Your task: Word for word, copy out the records given below.
The data Start Marker
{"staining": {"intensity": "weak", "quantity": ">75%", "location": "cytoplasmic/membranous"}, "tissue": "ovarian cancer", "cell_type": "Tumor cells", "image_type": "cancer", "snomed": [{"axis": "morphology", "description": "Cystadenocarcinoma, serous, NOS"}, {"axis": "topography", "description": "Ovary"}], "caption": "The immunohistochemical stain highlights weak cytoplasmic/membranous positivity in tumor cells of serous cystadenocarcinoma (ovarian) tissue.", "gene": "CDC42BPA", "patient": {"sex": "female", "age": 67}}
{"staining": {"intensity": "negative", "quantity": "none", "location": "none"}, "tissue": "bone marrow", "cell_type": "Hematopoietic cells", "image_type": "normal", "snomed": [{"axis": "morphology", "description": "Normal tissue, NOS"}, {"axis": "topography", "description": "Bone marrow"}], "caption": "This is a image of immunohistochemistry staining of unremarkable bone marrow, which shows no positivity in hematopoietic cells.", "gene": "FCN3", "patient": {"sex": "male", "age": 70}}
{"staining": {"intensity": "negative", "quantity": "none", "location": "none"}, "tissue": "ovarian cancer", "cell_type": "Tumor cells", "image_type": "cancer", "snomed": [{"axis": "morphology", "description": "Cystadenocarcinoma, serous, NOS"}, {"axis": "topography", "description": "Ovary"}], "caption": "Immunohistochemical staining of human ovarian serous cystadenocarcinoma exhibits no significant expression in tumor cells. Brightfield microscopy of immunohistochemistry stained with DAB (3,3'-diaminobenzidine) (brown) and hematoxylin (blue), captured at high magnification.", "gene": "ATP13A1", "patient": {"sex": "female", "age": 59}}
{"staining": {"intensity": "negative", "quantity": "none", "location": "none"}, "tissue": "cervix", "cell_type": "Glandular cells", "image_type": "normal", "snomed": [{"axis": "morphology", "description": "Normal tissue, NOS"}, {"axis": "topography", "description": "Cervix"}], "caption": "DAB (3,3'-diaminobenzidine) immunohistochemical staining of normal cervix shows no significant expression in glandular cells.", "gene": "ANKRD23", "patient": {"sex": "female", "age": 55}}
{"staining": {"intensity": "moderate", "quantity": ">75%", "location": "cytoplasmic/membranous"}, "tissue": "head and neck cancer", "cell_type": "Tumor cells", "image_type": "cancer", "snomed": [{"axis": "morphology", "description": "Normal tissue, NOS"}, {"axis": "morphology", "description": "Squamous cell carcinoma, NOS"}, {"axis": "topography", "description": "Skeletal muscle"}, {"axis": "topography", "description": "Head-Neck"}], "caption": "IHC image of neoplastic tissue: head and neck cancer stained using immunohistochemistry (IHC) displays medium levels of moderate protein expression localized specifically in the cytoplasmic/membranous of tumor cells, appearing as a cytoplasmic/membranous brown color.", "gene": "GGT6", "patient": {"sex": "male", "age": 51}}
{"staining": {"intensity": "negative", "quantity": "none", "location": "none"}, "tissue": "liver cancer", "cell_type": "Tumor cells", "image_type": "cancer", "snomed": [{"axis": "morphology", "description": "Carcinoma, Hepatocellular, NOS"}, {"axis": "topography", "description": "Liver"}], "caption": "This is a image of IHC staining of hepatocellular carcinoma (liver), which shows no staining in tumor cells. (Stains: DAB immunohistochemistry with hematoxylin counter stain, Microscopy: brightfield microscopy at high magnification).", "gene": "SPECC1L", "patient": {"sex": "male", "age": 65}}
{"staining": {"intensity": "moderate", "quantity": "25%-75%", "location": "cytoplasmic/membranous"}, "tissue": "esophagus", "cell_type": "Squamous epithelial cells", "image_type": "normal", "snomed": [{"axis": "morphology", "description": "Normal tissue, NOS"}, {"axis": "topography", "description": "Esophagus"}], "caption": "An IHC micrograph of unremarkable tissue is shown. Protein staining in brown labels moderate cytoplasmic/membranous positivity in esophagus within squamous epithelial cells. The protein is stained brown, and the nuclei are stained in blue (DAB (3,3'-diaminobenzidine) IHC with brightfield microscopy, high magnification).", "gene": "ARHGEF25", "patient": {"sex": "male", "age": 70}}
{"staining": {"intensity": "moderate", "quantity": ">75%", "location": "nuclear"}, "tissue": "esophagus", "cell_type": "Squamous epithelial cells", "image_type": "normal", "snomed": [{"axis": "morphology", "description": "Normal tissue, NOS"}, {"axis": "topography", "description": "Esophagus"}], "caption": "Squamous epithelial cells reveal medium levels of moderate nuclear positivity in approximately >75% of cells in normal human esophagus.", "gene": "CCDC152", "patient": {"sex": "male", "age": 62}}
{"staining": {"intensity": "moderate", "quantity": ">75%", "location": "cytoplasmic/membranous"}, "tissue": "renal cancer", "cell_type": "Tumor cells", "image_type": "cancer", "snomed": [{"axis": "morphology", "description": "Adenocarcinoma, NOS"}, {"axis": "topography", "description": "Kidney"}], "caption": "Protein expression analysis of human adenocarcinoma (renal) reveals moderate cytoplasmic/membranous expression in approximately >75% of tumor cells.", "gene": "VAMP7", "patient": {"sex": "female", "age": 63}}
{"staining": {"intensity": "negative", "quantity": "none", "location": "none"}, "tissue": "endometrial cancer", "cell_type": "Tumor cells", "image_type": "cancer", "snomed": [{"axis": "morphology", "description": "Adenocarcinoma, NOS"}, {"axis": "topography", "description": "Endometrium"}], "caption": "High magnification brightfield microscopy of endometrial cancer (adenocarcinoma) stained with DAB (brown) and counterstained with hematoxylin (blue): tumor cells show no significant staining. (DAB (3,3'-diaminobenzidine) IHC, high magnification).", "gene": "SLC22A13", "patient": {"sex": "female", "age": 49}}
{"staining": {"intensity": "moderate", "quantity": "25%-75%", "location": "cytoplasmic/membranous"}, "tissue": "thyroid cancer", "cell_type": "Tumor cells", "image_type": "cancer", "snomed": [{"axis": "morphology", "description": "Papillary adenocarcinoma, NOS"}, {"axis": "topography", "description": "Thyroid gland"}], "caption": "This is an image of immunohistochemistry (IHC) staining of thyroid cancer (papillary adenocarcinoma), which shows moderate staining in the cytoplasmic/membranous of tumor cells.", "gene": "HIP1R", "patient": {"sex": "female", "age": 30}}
The data End Marker
Answer to this problem:
{"staining": {"intensity": "weak", "quantity": ">75%", "location": "cytoplasmic/membranous"}, "tissue": "ovarian cancer", "cell_type": "Tumor cells", "image_type": "cancer", "snomed": [{"axis": "morphology", "description": "Cystadenocarcinoma, serous, NOS"}, {"axis": "topography", "description": "Ovary"}], "caption": "The immunohistochemical stain highlights weak cytoplasmic/membranous positivity in tumor cells of serous cystadenocarcinoma (ovarian) tissue.", "gene": "CDC42BPA", "patient": {"sex": "female", "age": 67}}
{"staining": {"intensity": "negative", "quantity": "none", "location": "none"}, "tissue": "bone marrow", "cell_type": "Hematopoietic cells", "image_type": "normal", "snomed": [{"axis": "morphology", "description": "Normal tissue, NOS"}, {"axis": "topography", "description": "Bone marrow"}], "caption": "This is a image of immunohistochemistry staining of unremarkable bone marrow, which shows no positivity in hematopoietic cells.", "gene": "FCN3", "patient": {"sex": "male", "age": 70}}
{"staining": {"intensity": "negative", "quantity": "none", "location": "none"}, "tissue": "ovarian cancer", "cell_type": "Tumor cells", "image_type": "cancer", "snomed": [{"axis": "morphology", "description": "Cystadenocarcinoma, serous, NOS"}, {"axis": "topography", "description": "Ovary"}], "caption": "Immunohistochemical staining of human ovarian serous cystadenocarcinoma exhibits no significant expression in tumor cells. Brightfield microscopy of immunohistochemistry stained with DAB (3,3'-diaminobenzidine) (brown) and hematoxylin (blue), captured at high magnification.", "gene": "ATP13A1", "patient": {"sex": "female", "age": 59}}
{"staining": {"intensity": "negative", "quantity": "none", "location": "none"}, "tissue": "cervix", "cell_type": "Glandular cells", "image_type": "normal", "snomed": [{"axis": "morphology", "description": "Normal tissue, NOS"}, {"axis": "topography", "description": "Cervix"}], "caption": "DAB (3,3'-diaminobenzidine) immunohistochemical staining of normal cervix shows no significant expression in glandular cells.", "gene": "ANKRD23", "patient": {"sex": "female", "age": 55}}
{"staining": {"intensity": "moderate", "quantity": ">75%", "location": "cytoplasmic/membranous"}, "tissue": "head and neck cancer", "cell_type": "Tumor cells", "image_type": "cancer", "snomed": [{"axis": "morphology", "description": "Normal tissue, NOS"}, {"axis": "morphology", "description": "Squamous cell carcinoma, NOS"}, {"axis": "topography", "description": "Skeletal muscle"}, {"axis": "topography", "description": "Head-Neck"}], "caption": "IHC image of neoplastic tissue: head and neck cancer stained using immunohistochemistry (IHC) displays medium levels of moderate protein expression localized specifically in the cytoplasmic/membranous of tumor cells, appearing as a cytoplasmic/membranous brown color.", "gene": "GGT6", "patient": {"sex": "male", "age": 51}}
{"staining": {"intensity": "negative", "quantity": "none", "location": "none"}, "tissue": "liver cancer", "cell_type": "Tumor cells", "image_type": "cancer", "snomed": [{"axis": "morphology", "description": "Carcinoma, Hepatocellular, NOS"}, {"axis": "topography", "description": "Liver"}], "caption": "This is a image of IHC staining of hepatocellular carcinoma (liver), which shows no staining in tumor cells. (Stains: DAB immunohistochemistry with hematoxylin counter stain, Microscopy: brightfield microscopy at high magnification).", "gene": "SPECC1L", "patient": {"sex": "male", "age": 65}}
{"staining": {"intensity": "moderate", "quantity": "25%-75%", "location": "cytoplasmic/membranous"}, "tissue": "esophagus", "cell_type": "Squamous epithelial cells", "image_type": "normal", "snomed": [{"axis": "morphology", "description": "Normal tissue, NOS"}, {"axis": "topography", "description": "Esophagus"}], "caption": "An IHC micrograph of unremarkable tissue is shown. Protein staining in brown labels moderate cytoplasmic/membranous positivity in esophagus within squamous epithelial cells. The protein is stained brown, and the nuclei are stained in blue (DAB (3,3'-diaminobenzidine) IHC with brightfield microscopy, high magnification).", "gene": "ARHGEF25", "patient": {"sex": "male", "age": 70}}
{"staining": {"intensity": "moderate", "quantity": ">75%", "location": "nuclear"}, "tissue": "esophagus", "cell_type": "Squamous epithelial cells", "image_type": "normal", "snomed": [{"axis": "morphology", "description": "Normal tissue, NOS"}, {"axis": "topography", "description": "Esophagus"}], "caption": "Squamous epithelial cells reveal medium levels of moderate nuclear positivity in approximately >75% of cells in normal human esophagus.", "gene": "CCDC152", "patient": {"sex": "male", "age": 62}}
{"staining": {"intensity": "moderate", "quantity": ">75%", "location": "cytoplasmic/membranous"}, "tissue": "renal cancer", "cell_type": "Tumor cells", "image_type": "cancer", "snomed": [{"axis": "morphology", "description": "Adenocarcinoma, NOS"}, {"axis": "topography", "description": "Kidney"}], "caption": "Protein expression analysis of human adenocarcinoma (renal) reveals moderate cytoplasmic/membranous expression in approximately >75% of tumor cells.", "gene": "VAMP7", "patient": {"sex": "female", "age": 63}}
{"staining": {"intensity": "negative", "quantity": "none", "location": "none"}, "tissue": "endometrial cancer", "cell_type": "Tumor cells", "image_type": "cancer", "snomed": [{"axis": "morphology", "description": "Adenocarcinoma, NOS"}, {"axis": "topography", "description": "Endometrium"}], "caption": "High magnification brightfield microscopy of endometrial cancer (adenocarcinoma) stained with DAB (brown) and counterstained with hematoxylin (blue): tumor cells show no significant staining. (DAB (3,3'-diaminobenzidine) IHC, high magnification).", "gene": "SLC22A13", "patient": {"sex": "female", "age": 49}}
{"staining": {"intensity": "moderate", "quantity": "25%-75%", "location": "cytoplasmic/membranous"}, "tissue": "thyroid cancer", "cell_type": "Tumor cells", "image_type": "cancer", "snomed": [{"axis": "morphology", "description": "Papillary adenocarcinoma, NOS"}, {"axis": "topography", "description": "Thyroid gland"}], "caption": "This is an image of immunohistochemistry (IHC) staining of thyroid cancer (papillary adenocarcinoma), which shows moderate staining in the cytoplasmic/membranous of tumor cells.", "gene": "HIP1R", "patient": {"sex": "female", "age": 30}}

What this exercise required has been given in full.